#### What is needed
Return each entry word for word, without its pictures.
Extracted records Block Start
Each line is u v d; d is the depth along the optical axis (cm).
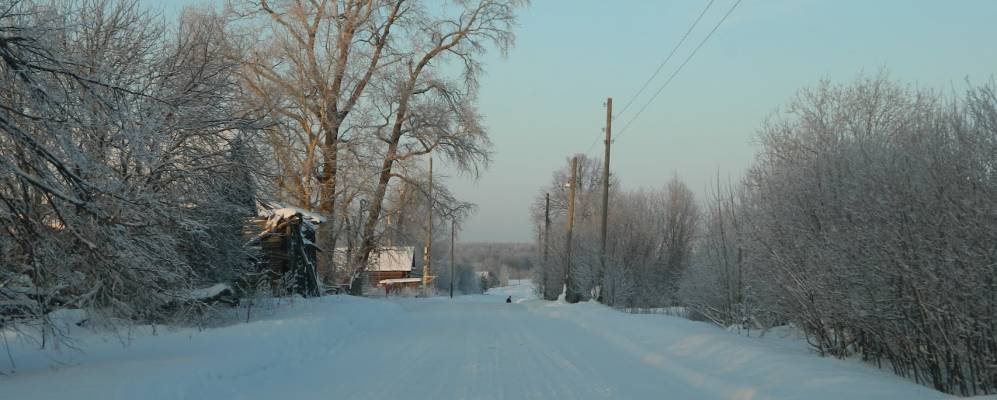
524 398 995
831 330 1447
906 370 1153
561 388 1075
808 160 1405
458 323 2406
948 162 986
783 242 1391
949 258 941
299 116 3431
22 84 889
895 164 1084
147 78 1587
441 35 3978
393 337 1877
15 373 984
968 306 945
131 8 1598
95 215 983
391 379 1154
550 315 2856
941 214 969
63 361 1104
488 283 12344
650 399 991
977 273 923
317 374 1207
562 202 8362
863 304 1129
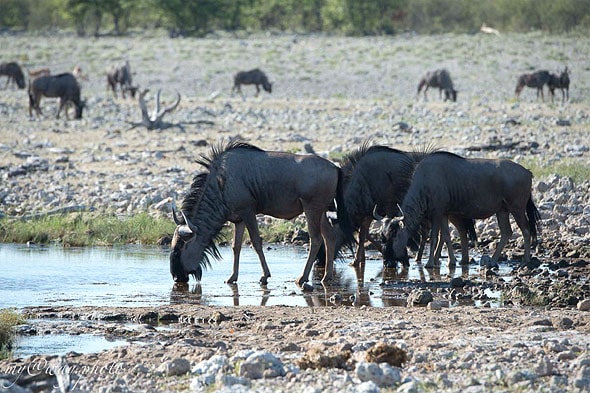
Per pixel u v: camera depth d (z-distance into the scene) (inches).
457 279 1868.8
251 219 1927.9
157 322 1557.6
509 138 4001.0
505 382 1081.4
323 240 2130.9
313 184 1902.1
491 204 2107.5
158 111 4623.5
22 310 1627.7
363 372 1085.8
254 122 4785.9
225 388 1063.0
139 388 1098.1
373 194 2143.2
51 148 3934.5
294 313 1582.2
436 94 6860.2
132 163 3555.6
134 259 2244.1
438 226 2106.3
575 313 1544.0
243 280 1989.4
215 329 1476.4
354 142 3964.1
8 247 2432.3
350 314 1561.3
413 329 1408.7
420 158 2171.5
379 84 7332.7
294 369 1143.6
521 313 1565.0
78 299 1766.7
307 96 6702.8
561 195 2691.9
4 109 5546.3
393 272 2078.0
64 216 2696.9
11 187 3149.6
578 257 2165.4
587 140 3981.3
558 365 1168.8
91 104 5880.9
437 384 1071.6
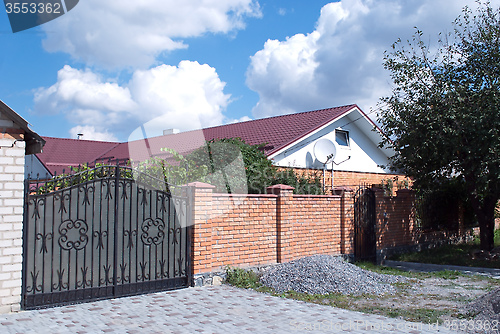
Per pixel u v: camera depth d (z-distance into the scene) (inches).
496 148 427.2
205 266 319.9
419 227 557.9
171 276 304.0
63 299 255.8
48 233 252.2
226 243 335.6
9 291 237.5
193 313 247.6
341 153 674.2
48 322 223.6
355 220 459.8
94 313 242.2
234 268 336.2
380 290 319.3
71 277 261.1
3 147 236.5
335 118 648.4
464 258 483.8
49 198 255.3
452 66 485.4
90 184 270.4
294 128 655.8
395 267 455.2
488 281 367.9
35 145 254.4
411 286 340.8
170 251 304.7
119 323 225.3
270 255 368.5
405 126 481.1
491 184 454.9
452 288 334.6
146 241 293.1
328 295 299.4
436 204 593.3
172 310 252.5
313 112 719.1
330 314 251.0
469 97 454.9
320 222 421.4
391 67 497.4
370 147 739.4
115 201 278.4
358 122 701.9
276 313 251.0
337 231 442.0
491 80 455.5
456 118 447.5
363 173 710.5
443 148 453.1
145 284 289.9
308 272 328.8
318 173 615.2
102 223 274.2
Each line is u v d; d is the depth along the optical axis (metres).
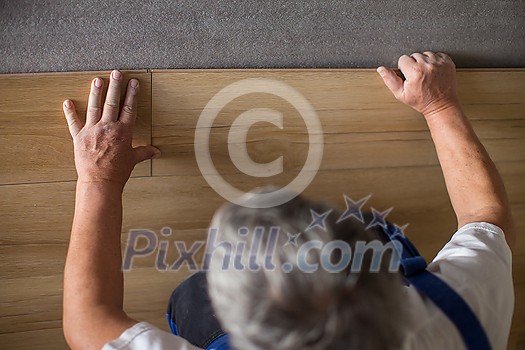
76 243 0.84
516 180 1.30
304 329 0.56
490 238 0.83
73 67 1.02
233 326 0.58
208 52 1.07
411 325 0.66
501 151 1.27
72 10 1.00
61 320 1.15
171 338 0.71
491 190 0.96
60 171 1.07
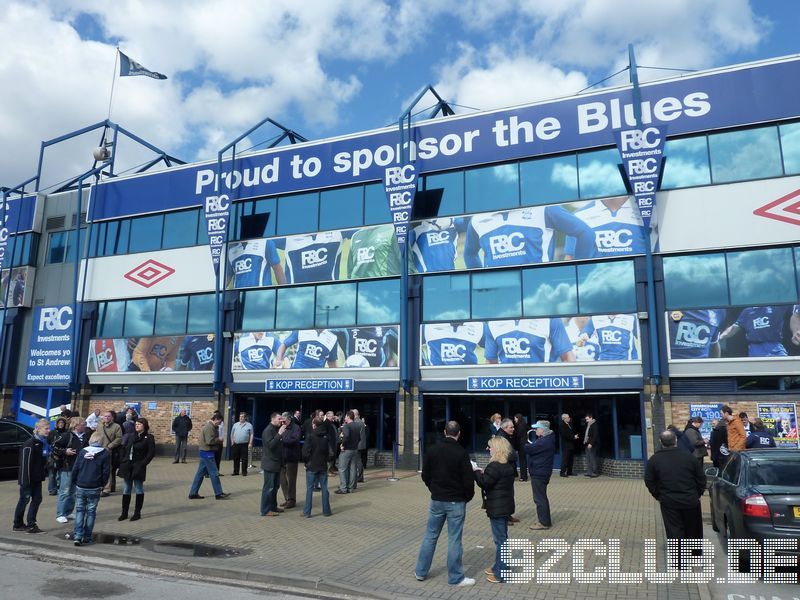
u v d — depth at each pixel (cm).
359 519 1130
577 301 1856
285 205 2291
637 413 1778
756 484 802
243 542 940
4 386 2644
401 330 1989
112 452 1391
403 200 1991
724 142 1778
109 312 2538
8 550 911
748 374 1656
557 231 1891
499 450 755
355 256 2131
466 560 838
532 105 1980
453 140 2058
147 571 809
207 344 2300
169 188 2495
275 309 2239
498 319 1914
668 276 1775
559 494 1411
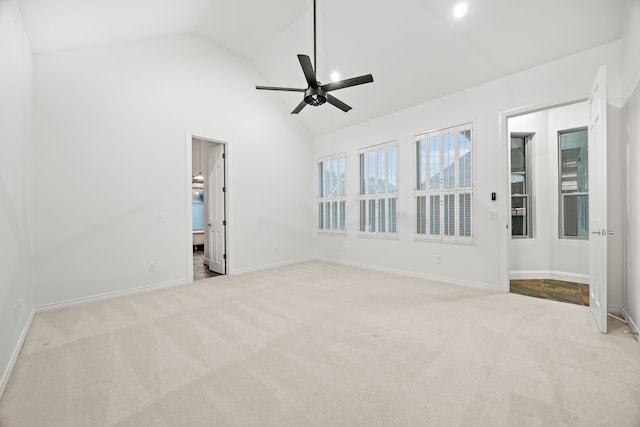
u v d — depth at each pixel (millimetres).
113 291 3504
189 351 2121
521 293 3586
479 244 3801
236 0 3590
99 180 3424
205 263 5805
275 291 3729
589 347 2137
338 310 2988
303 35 4148
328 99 3107
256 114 5160
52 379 1783
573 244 4203
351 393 1614
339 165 5723
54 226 3104
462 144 3963
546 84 3242
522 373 1800
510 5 2848
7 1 2082
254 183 5121
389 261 4875
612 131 2848
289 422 1397
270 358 2014
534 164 4395
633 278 2473
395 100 4512
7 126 2084
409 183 4566
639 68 2303
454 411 1462
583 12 2711
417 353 2066
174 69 4105
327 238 5977
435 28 3336
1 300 1818
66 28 2816
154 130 3898
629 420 1390
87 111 3344
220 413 1465
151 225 3848
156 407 1517
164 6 3160
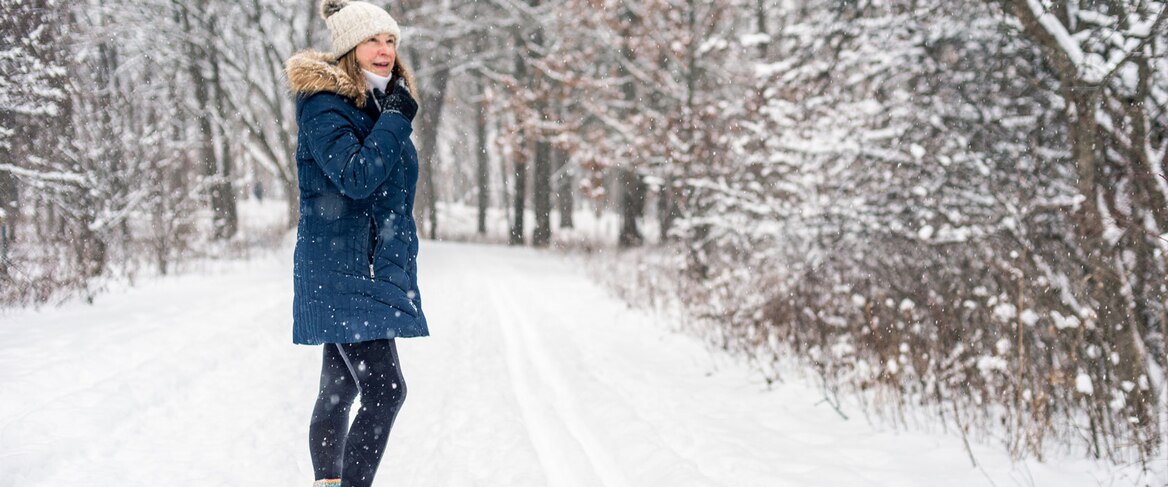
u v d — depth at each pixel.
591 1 15.32
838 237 6.87
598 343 7.14
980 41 6.29
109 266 10.20
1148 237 4.35
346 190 2.47
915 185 6.41
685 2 14.31
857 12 7.20
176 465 3.39
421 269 14.23
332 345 2.89
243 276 11.89
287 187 24.55
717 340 7.28
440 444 3.78
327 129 2.51
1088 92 4.71
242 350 5.84
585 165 16.44
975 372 4.84
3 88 6.95
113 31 14.12
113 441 3.62
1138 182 4.48
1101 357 4.34
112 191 9.63
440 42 26.98
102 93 9.80
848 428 4.42
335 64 2.74
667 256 14.90
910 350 5.22
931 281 5.98
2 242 7.44
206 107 20.03
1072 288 4.71
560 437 4.04
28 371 4.65
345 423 2.86
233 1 21.66
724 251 9.87
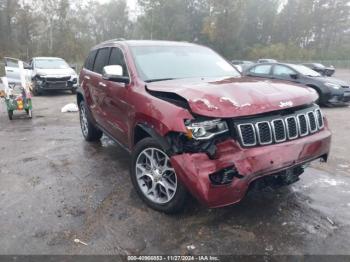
Extracted records Block End
#### Result of the exercise
Each line is u v d; d is the depth along the optical axis (cm).
524 398 995
831 330 1447
906 370 1153
561 388 1075
808 160 1405
458 323 2406
948 162 986
783 242 1391
949 258 941
299 116 3431
22 84 889
895 164 1084
147 78 1587
441 35 3978
393 337 1877
15 373 984
968 306 945
131 8 1598
95 215 983
391 379 1154
550 315 2856
941 214 969
63 361 1104
488 283 12344
650 399 991
977 273 923
317 374 1207
562 202 8362
863 304 1129
Per pixel u v: camera depth d (z-distance into the scene) (inches).
457 279 1868.8
251 219 1927.9
157 322 1557.6
509 138 4001.0
505 382 1081.4
323 240 2130.9
313 184 1902.1
491 204 2107.5
158 111 4623.5
22 310 1627.7
363 372 1085.8
254 122 4785.9
225 388 1063.0
139 388 1098.1
373 194 2143.2
51 148 3934.5
294 313 1582.2
436 94 6860.2
132 163 3555.6
134 259 2244.1
438 226 2106.3
575 313 1544.0
243 280 1989.4
215 329 1476.4
354 142 3964.1
8 247 2432.3
350 314 1561.3
413 329 1408.7
420 158 2171.5
379 84 7332.7
294 369 1143.6
521 313 1565.0
78 299 1766.7
307 96 6702.8
561 195 2691.9
4 109 5546.3
393 272 2078.0
64 216 2696.9
11 187 3149.6
578 257 2165.4
587 140 3981.3
558 365 1168.8
91 104 5880.9
437 384 1071.6
Per pixel u v: camera depth d (z-distance into the scene) (inches).
496 148 427.2
205 266 319.9
419 227 557.9
171 276 304.0
63 299 255.8
48 233 252.2
226 243 335.6
9 291 237.5
193 313 247.6
341 153 674.2
48 322 223.6
355 220 459.8
94 313 242.2
234 268 336.2
380 290 319.3
71 277 261.1
3 147 236.5
335 118 648.4
464 258 483.8
49 198 255.3
452 66 485.4
90 184 270.4
294 128 655.8
395 267 455.2
488 281 367.9
35 145 254.4
411 286 340.8
170 251 304.7
119 323 225.3
270 255 368.5
405 126 481.1
491 184 454.9
452 288 334.6
146 241 293.1
328 295 299.4
436 204 593.3
172 310 252.5
313 112 719.1
330 314 251.0
469 97 454.9
320 222 421.4
391 67 497.4
370 147 739.4
115 201 278.4
358 122 701.9
276 313 251.0
337 231 442.0
491 80 455.5
456 118 447.5
363 173 710.5
443 148 453.1
145 284 289.9
308 272 328.8
318 173 615.2
102 223 274.2
Each line is u v d; d is the depth along the optical axis (metres).
76 243 0.84
516 180 1.30
304 329 0.56
490 238 0.83
73 67 1.02
233 326 0.58
208 52 1.07
411 325 0.66
501 151 1.27
72 10 1.00
61 320 1.15
171 338 0.71
491 190 0.96
60 171 1.07
u v d — depth at each pixel (cm).
359 519 1130
577 301 1856
285 205 2291
637 413 1778
756 484 802
243 542 940
4 386 2644
401 330 1989
112 452 1391
403 200 1991
724 142 1778
109 312 2538
8 550 911
748 374 1656
557 231 1891
499 450 755
355 256 2131
466 560 838
532 105 1980
453 140 2058
147 571 809
207 344 2300
169 188 2495
275 309 2239
498 319 1914
668 276 1775
559 494 1411
u v d — depth at each pixel (millimetres).
113 291 3504
189 351 2121
521 293 3586
479 244 3801
236 0 3590
99 180 3424
205 263 5805
275 291 3729
589 347 2137
338 310 2988
303 35 4148
328 99 3107
256 114 5160
52 379 1783
573 244 4203
351 393 1614
339 165 5723
54 226 3104
462 144 3963
546 84 3242
522 373 1800
510 5 2848
7 1 2082
254 183 5121
389 261 4875
612 131 2848
289 422 1397
270 358 2014
534 164 4395
633 278 2473
395 100 4512
7 126 2084
409 183 4566
639 68 2303
454 411 1462
583 12 2711
417 353 2066
174 69 4105
327 238 5977
435 28 3336
1 300 1818
66 28 2816
154 130 3898
629 420 1390
87 111 3344
220 413 1465
151 225 3848
156 407 1517
164 6 3160
u v d — depth at each pixel.
591 1 15.32
838 237 6.87
598 343 7.14
980 41 6.29
109 266 10.20
1148 237 4.35
346 190 2.47
915 185 6.41
685 2 14.31
857 12 7.20
176 465 3.39
421 269 14.23
332 345 2.89
243 276 11.89
287 187 24.55
717 340 7.28
440 444 3.78
327 129 2.51
1088 92 4.71
242 350 5.84
585 165 16.44
975 372 4.84
3 88 6.95
113 31 14.12
113 441 3.62
1138 182 4.48
1101 357 4.34
112 191 9.63
440 42 26.98
102 93 9.80
848 428 4.42
335 64 2.74
667 256 14.90
910 350 5.22
931 281 5.98
2 242 7.44
206 107 20.03
1072 288 4.71
560 437 4.04
28 371 4.65
345 423 2.86
233 1 21.66
724 251 9.87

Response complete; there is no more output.